===== Supplied records

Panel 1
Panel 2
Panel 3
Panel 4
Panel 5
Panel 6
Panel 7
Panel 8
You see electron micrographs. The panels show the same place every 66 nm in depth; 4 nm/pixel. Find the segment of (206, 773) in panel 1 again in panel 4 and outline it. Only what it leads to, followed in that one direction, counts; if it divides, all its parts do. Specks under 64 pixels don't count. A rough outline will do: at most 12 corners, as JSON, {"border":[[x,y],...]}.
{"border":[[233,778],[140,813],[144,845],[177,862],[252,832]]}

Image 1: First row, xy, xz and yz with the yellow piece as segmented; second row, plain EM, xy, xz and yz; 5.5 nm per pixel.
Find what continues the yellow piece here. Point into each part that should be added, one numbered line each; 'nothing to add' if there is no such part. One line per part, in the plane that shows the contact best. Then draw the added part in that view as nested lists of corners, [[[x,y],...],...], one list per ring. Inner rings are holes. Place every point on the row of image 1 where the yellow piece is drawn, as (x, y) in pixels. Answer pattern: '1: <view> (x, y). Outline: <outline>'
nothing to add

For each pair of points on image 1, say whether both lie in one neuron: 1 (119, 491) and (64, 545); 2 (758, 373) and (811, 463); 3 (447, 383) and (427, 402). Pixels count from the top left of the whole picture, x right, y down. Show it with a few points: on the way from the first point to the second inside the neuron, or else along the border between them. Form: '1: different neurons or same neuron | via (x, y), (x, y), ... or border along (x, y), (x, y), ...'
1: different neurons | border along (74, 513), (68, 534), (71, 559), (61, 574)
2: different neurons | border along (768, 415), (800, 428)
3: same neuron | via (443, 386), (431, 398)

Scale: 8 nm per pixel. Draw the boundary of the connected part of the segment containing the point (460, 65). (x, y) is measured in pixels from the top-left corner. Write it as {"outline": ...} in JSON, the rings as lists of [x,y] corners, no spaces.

==========

> [What is expected] Every entry is to be restated exactly, with no line dropped.

> [Written answer]
Panel 1
Panel 2
Panel 3
Panel 4
Panel 5
Panel 6
Panel 7
Panel 8
You see electron micrographs. The panels show the same place every 66 nm in depth; 4 nm/pixel. Find the segment of (206, 773) in panel 1 again in panel 4 and outline it. Only what it leads to, followed in that one direction, counts; if it divides, all its parts do. Specks under 64 pixels don't count. A rough outline will do: at most 12 corners, as JSON, {"border":[[x,y],...]}.
{"border":[[233,778],[140,813],[144,845],[177,862],[252,832]]}

Image 1: First row, xy, xz and yz with the yellow piece as segmented; second row, plain EM, xy, xz and yz; 5.5 nm per pixel.
Find what continues the yellow piece here. Point into each part that should be added, one numbered line each; 'nothing to add' if there is no such part. One line per part, in the plane that shows the contact best. Then draw the added part in that view as nested lists of corners, [[[x,y],...],...], one list per ring. Inner rings are holes. Place every point on the row of image 1 where the yellow piece is drawn, as (x, y) in pixels. Answer pattern: '1: <view> (x, y). Outline: <outline>'
nothing to add

For each pair of points on image 1, say whether both lie in one neuron: 1 (119, 491) and (64, 545); 2 (758, 373) and (811, 463); 3 (447, 383) and (427, 402). Pixels count from the top left of the whole picture, x right, y down. Show it with a few points: on the way from the first point to the second inside the neuron, or else along the border between them. Form: '1: different neurons or same neuron | via (x, y), (x, y), ... or border along (x, y), (x, y), ...'
1: different neurons | border along (74, 513), (68, 534), (71, 559), (61, 574)
2: different neurons | border along (768, 415), (800, 428)
3: same neuron | via (443, 386), (431, 398)

Scale: 8 nm per pixel. Draw the boundary of the connected part of the segment containing the point (460, 65). (x, y) is measured in pixels from the top-left corner. Write it as {"outline": ...} in JSON, the rings as lists of [x,y] corners, no spaces.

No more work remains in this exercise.